Aim of the task: The data should be printed in full, character for character.

Collected data entries
____________________

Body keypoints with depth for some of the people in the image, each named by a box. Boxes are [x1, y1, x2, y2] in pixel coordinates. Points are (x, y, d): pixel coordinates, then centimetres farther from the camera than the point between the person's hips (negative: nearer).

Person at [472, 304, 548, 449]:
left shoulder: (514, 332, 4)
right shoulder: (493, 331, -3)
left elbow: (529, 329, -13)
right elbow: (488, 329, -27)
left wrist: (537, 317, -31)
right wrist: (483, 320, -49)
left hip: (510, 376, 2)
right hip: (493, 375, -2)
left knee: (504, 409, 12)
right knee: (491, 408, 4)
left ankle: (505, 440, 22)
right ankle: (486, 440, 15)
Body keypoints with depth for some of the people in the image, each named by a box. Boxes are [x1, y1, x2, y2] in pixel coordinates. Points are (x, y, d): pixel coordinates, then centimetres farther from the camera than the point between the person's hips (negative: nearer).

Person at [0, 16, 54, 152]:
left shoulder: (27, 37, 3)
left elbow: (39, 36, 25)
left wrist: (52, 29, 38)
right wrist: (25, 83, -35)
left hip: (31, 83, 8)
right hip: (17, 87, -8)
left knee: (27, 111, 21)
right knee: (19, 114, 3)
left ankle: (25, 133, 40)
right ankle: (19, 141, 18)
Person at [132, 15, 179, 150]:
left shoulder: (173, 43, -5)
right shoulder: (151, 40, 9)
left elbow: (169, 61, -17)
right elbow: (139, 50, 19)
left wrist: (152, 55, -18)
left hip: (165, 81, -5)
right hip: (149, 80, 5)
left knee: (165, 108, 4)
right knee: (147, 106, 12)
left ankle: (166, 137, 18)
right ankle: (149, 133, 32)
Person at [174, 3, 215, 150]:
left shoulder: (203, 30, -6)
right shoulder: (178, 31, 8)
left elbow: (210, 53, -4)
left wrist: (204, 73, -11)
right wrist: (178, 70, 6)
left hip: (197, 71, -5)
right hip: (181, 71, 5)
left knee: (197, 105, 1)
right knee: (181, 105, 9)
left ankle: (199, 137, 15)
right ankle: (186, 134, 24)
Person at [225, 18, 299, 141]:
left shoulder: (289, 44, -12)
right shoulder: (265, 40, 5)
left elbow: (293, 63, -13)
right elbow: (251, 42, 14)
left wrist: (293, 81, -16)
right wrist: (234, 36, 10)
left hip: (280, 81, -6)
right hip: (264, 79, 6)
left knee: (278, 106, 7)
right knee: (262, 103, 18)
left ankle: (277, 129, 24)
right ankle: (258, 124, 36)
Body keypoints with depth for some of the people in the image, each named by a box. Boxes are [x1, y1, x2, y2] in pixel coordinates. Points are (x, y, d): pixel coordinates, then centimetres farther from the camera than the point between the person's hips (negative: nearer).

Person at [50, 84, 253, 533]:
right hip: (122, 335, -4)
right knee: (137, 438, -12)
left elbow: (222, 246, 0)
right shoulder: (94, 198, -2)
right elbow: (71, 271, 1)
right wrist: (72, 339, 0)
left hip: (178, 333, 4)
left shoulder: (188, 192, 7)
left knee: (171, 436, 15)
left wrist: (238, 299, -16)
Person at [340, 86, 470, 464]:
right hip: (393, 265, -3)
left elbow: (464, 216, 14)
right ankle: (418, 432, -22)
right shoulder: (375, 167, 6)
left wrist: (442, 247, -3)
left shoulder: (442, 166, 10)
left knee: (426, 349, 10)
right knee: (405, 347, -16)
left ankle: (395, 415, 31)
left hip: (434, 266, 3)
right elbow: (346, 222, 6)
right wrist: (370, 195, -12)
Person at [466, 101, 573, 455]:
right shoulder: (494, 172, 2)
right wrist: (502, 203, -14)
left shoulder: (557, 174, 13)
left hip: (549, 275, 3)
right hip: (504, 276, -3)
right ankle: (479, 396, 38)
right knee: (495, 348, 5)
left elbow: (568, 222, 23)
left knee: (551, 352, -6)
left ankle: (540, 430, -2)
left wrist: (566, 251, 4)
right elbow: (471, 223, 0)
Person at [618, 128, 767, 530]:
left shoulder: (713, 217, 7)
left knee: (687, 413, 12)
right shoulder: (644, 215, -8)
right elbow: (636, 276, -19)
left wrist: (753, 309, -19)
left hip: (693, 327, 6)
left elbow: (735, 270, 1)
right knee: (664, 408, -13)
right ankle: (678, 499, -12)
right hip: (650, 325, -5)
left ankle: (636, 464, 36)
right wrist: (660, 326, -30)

____________________

Exercise solution:
Body keypoints with depth for some of the people in the image, each named by a box. Boxes are [x1, y1, x2, y2] in pixel coordinates. Points are (x, y, d): pixel coordinates, then centimetres farther from the camera than the point between the person's hips (negative: nearer).

Person at [472, 304, 548, 449]:
left shoulder: (514, 332, 4)
right shoulder: (493, 331, -3)
left elbow: (529, 329, -13)
right elbow: (488, 329, -27)
left wrist: (537, 317, -31)
right wrist: (483, 320, -49)
left hip: (510, 376, 2)
right hip: (493, 375, -2)
left knee: (504, 409, 12)
right knee: (491, 408, 4)
left ankle: (505, 440, 22)
right ankle: (486, 440, 15)
Body keypoints with depth for some of the people in the image, each named by a box. Boxes are [x1, y1, x2, y2] in pixel coordinates. Points are (x, y, d): pixel coordinates, then centimetres farther from the camera than the point between the person's hips (negative: nearer).

Person at [0, 16, 54, 152]:
left shoulder: (27, 37, 3)
left elbow: (39, 36, 25)
left wrist: (52, 29, 38)
right wrist: (25, 83, -35)
left hip: (31, 83, 8)
right hip: (17, 87, -8)
left knee: (27, 111, 21)
right knee: (19, 114, 3)
left ankle: (25, 133, 40)
right ankle: (19, 141, 18)
Person at [132, 15, 179, 150]:
left shoulder: (173, 43, -5)
right shoulder: (151, 40, 9)
left elbow: (169, 61, -17)
right elbow: (139, 50, 19)
left wrist: (152, 55, -18)
left hip: (165, 81, -5)
right hip: (149, 80, 5)
left knee: (165, 108, 4)
right knee: (147, 106, 12)
left ankle: (166, 137, 18)
right ankle: (149, 133, 32)
Person at [174, 3, 215, 150]:
left shoulder: (203, 30, -6)
right shoulder: (178, 31, 8)
left elbow: (210, 53, -4)
left wrist: (204, 73, -11)
right wrist: (178, 70, 6)
left hip: (197, 71, -5)
right hip: (181, 71, 5)
left knee: (197, 105, 1)
right knee: (181, 105, 9)
left ankle: (199, 137, 15)
right ankle: (186, 134, 24)
Person at [225, 18, 299, 141]:
left shoulder: (289, 44, -12)
right shoulder: (265, 40, 5)
left elbow: (293, 63, -13)
right elbow: (251, 42, 14)
left wrist: (293, 81, -16)
right wrist: (234, 36, 10)
left hip: (280, 81, -6)
right hip: (264, 79, 6)
left knee: (278, 106, 7)
right knee: (262, 103, 18)
left ankle: (277, 129, 24)
right ankle: (258, 124, 36)
Body keypoints with depth for some of the people in the image, each named by a box. Boxes are [x1, y1, x2, y2] in pixel coordinates. Points are (x, y, d): pixel coordinates, then centimetres farther from the camera than the point between the person's hips (negative: nearer).

Person at [50, 84, 253, 533]:
right hip: (122, 335, -4)
right knee: (137, 438, -12)
left elbow: (222, 246, 0)
right shoulder: (94, 198, -2)
right elbow: (71, 271, 1)
right wrist: (72, 339, 0)
left hip: (178, 333, 4)
left shoulder: (188, 192, 7)
left knee: (171, 436, 15)
left wrist: (238, 299, -16)
Person at [340, 86, 470, 464]:
right hip: (393, 265, -3)
left elbow: (464, 216, 14)
right ankle: (418, 432, -22)
right shoulder: (375, 167, 6)
left wrist: (442, 247, -3)
left shoulder: (442, 166, 10)
left knee: (426, 349, 10)
right knee: (405, 347, -16)
left ankle: (395, 415, 31)
left hip: (434, 266, 3)
right elbow: (346, 222, 6)
right wrist: (370, 195, -12)
Person at [466, 101, 573, 455]:
right shoulder: (494, 172, 2)
right wrist: (502, 203, -14)
left shoulder: (557, 174, 13)
left hip: (549, 275, 3)
right hip: (504, 276, -3)
right ankle: (479, 396, 38)
right knee: (495, 348, 5)
left elbow: (568, 222, 23)
left knee: (551, 352, -6)
left ankle: (540, 430, -2)
left wrist: (566, 251, 4)
right elbow: (471, 223, 0)
Person at [618, 128, 767, 530]:
left shoulder: (713, 217, 7)
left knee: (687, 413, 12)
right shoulder: (644, 215, -8)
right elbow: (636, 276, -19)
left wrist: (753, 309, -19)
left hip: (693, 327, 6)
left elbow: (735, 270, 1)
right knee: (664, 408, -13)
right ankle: (678, 499, -12)
right hip: (650, 325, -5)
left ankle: (636, 464, 36)
right wrist: (660, 326, -30)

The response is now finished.